== Do this ==
Each entry below must be repeated word for word.

[Segmentation data]
==============================

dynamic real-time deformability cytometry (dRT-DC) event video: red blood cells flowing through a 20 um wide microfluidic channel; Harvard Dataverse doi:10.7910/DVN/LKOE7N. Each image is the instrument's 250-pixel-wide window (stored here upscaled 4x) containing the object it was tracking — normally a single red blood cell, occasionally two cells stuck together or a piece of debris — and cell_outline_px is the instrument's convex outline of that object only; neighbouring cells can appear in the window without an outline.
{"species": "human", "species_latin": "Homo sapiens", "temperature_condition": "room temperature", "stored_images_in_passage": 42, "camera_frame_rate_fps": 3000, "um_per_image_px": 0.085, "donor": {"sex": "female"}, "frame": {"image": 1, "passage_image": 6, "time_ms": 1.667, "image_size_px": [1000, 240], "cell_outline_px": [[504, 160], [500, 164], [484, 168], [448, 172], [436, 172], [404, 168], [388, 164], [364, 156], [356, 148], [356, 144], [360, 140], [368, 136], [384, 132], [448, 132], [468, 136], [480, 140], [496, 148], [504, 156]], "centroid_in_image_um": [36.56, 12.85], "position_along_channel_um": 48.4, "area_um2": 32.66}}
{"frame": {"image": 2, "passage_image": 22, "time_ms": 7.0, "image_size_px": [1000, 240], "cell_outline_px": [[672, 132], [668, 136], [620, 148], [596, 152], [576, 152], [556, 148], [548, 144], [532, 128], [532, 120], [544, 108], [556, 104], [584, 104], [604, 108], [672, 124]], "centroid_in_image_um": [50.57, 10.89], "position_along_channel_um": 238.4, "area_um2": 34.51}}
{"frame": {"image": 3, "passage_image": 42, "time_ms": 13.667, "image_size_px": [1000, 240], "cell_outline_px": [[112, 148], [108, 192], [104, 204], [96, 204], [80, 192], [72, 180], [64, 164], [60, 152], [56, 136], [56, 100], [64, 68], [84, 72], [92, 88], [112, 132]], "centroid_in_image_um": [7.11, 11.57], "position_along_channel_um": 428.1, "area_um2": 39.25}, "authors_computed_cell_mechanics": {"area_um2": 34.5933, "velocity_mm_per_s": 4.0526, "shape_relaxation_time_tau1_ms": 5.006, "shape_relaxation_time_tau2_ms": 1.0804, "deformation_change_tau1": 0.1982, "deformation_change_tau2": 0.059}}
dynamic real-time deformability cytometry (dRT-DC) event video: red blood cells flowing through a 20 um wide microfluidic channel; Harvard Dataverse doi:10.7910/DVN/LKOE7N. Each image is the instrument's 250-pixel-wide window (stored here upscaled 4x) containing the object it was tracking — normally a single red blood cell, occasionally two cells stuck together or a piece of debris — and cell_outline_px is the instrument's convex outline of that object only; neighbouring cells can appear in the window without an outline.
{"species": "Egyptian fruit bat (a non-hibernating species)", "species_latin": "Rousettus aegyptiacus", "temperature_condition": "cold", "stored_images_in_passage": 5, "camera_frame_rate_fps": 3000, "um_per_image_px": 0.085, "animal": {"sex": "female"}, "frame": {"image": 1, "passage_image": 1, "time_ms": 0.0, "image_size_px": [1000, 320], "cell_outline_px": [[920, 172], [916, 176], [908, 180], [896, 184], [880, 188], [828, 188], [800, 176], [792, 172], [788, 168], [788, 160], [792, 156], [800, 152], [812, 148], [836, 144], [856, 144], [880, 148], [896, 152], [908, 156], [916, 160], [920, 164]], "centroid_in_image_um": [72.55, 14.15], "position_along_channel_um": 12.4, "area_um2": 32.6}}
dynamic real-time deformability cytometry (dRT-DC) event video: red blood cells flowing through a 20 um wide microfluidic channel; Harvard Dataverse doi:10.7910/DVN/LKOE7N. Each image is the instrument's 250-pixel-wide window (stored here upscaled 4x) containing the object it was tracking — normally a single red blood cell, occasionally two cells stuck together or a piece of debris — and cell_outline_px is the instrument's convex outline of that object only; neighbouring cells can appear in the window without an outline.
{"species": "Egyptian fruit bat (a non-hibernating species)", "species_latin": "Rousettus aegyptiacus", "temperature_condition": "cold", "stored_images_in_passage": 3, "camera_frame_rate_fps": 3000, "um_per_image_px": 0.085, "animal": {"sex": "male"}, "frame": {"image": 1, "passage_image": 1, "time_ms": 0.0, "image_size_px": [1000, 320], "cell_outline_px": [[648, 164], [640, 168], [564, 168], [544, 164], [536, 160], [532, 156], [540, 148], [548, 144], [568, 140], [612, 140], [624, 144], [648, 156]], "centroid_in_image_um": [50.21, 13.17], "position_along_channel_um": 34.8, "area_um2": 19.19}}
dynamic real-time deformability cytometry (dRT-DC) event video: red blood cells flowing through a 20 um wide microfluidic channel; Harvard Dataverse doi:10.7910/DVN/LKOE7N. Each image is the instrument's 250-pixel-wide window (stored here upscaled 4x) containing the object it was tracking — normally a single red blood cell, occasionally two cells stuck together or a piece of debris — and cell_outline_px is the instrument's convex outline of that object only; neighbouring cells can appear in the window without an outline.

==============================

== Response ==
dynamic real-time deformability cytometry (dRT-DC) event video: red blood cells flowing through a 20 um wide microfluidic channel; Harvard Dataverse doi:10.7910/DVN/LKOE7N. Each image is the instrument's 250-pixel-wide window (stored here upscaled 4x) containing the object it was tracking — normally a single red blood cell, occasionally two cells stuck together or a piece of debris — and cell_outline_px is the instrument's convex outline of that object only; neighbouring cells can appear in the window without an outline.
{"species": "human", "species_latin": "Homo sapiens", "temperature_condition": "room temperature", "stored_images_in_passage": 42, "camera_frame_rate_fps": 3000, "um_per_image_px": 0.085, "donor": {"sex": "female"}, "frame": {"image": 1, "passage_image": 6, "time_ms": 1.667, "image_size_px": [1000, 240], "cell_outline_px": [[504, 160], [500, 164], [484, 168], [448, 172], [436, 172], [404, 168], [388, 164], [364, 156], [356, 148], [356, 144], [360, 140], [368, 136], [384, 132], [448, 132], [468, 136], [480, 140], [496, 148], [504, 156]], "centroid_in_image_um": [36.56, 12.85], "position_along_channel_um": 48.4, "area_um2": 32.66}}
{"frame": {"image": 2, "passage_image": 22, "time_ms": 7.0, "image_size_px": [1000, 240], "cell_outline_px": [[672, 132], [668, 136], [620, 148], [596, 152], [576, 152], [556, 148], [548, 144], [532, 128], [532, 120], [544, 108], [556, 104], [584, 104], [604, 108], [672, 124]], "centroid_in_image_um": [50.57, 10.89], "position_along_channel_um": 238.4, "area_um2": 34.51}}
{"frame": {"image": 3, "passage_image": 42, "time_ms": 13.667, "image_size_px": [1000, 240], "cell_outline_px": [[112, 148], [108, 192], [104, 204], [96, 204], [80, 192], [72, 180], [64, 164], [60, 152], [56, 136], [56, 100], [64, 68], [84, 72], [92, 88], [112, 132]], "centroid_in_image_um": [7.11, 11.57], "position_along_channel_um": 428.1, "area_um2": 39.25}, "authors_computed_cell_mechanics": {"area_um2": 34.5933, "velocity_mm_per_s": 4.0526, "shape_relaxation_time_tau1_ms": 5.006, "shape_relaxation_time_tau2_ms": 1.0804, "deformation_change_tau1": 0.1982, "deformation_change_tau2": 0.059}}
dynamic real-time deformability cytometry (dRT-DC) event video: red blood cells flowing through a 20 um wide microfluidic channel; Harvard Dataverse doi:10.7910/DVN/LKOE7N. Each image is the instrument's 250-pixel-wide window (stored here upscaled 4x) containing the object it was tracking — normally a single red blood cell, occasionally two cells stuck together or a piece of debris — and cell_outline_px is the instrument's convex outline of that object only; neighbouring cells can appear in the window without an outline.
{"species": "Egyptian fruit bat (a non-hibernating species)", "species_latin": "Rousettus aegyptiacus", "temperature_condition": "cold", "stored_images_in_passage": 5, "camera_frame_rate_fps": 3000, "um_per_image_px": 0.085, "animal": {"sex": "female"}, "frame": {"image": 1, "passage_image": 1, "time_ms": 0.0, "image_size_px": [1000, 320], "cell_outline_px": [[920, 172], [916, 176], [908, 180], [896, 184], [880, 188], [828, 188], [800, 176], [792, 172], [788, 168], [788, 160], [792, 156], [800, 152], [812, 148], [836, 144], [856, 144], [880, 148], [896, 152], [908, 156], [916, 160], [920, 164]], "centroid_in_image_um": [72.55, 14.15], "position_along_channel_um": 12.4, "area_um2": 32.6}}
dynamic real-time deformability cytometry (dRT-DC) event video: red blood cells flowing through a 20 um wide microfluidic channel; Harvard Dataverse doi:10.7910/DVN/LKOE7N. Each image is the instrument's 250-pixel-wide window (stored here upscaled 4x) containing the object it was tracking — normally a single red blood cell, occasionally two cells stuck together or a piece of debris — and cell_outline_px is the instrument's convex outline of that object only; neighbouring cells can appear in the window without an outline.
{"species": "Egyptian fruit bat (a non-hibernating species)", "species_latin": "Rousettus aegyptiacus", "temperature_condition": "cold", "stored_images_in_passage": 3, "camera_frame_rate_fps": 3000, "um_per_image_px": 0.085, "animal": {"sex": "male"}, "frame": {"image": 1, "passage_image": 1, "time_ms": 0.0, "image_size_px": [1000, 320], "cell_outline_px": [[648, 164], [640, 168], [564, 168], [544, 164], [536, 160], [532, 156], [540, 148], [548, 144], [568, 140], [612, 140], [624, 144], [648, 156]], "centroid_in_image_um": [50.21, 13.17], "position_along_channel_um": 34.8, "area_um2": 19.19}}
dynamic real-time deformability cytometry (dRT-DC) event video: red blood cells flowing through a 20 um wide microfluidic channel; Harvard Dataverse doi:10.7910/DVN/LKOE7N. Each image is the instrument's 250-pixel-wide window (stored here upscaled 4x) containing the object it was tracking — normally a single red blood cell, occasionally two cells stuck together or a piece of debris — and cell_outline_px is the instrument's convex outline of that object only; neighbouring cells can appear in the window without an outline.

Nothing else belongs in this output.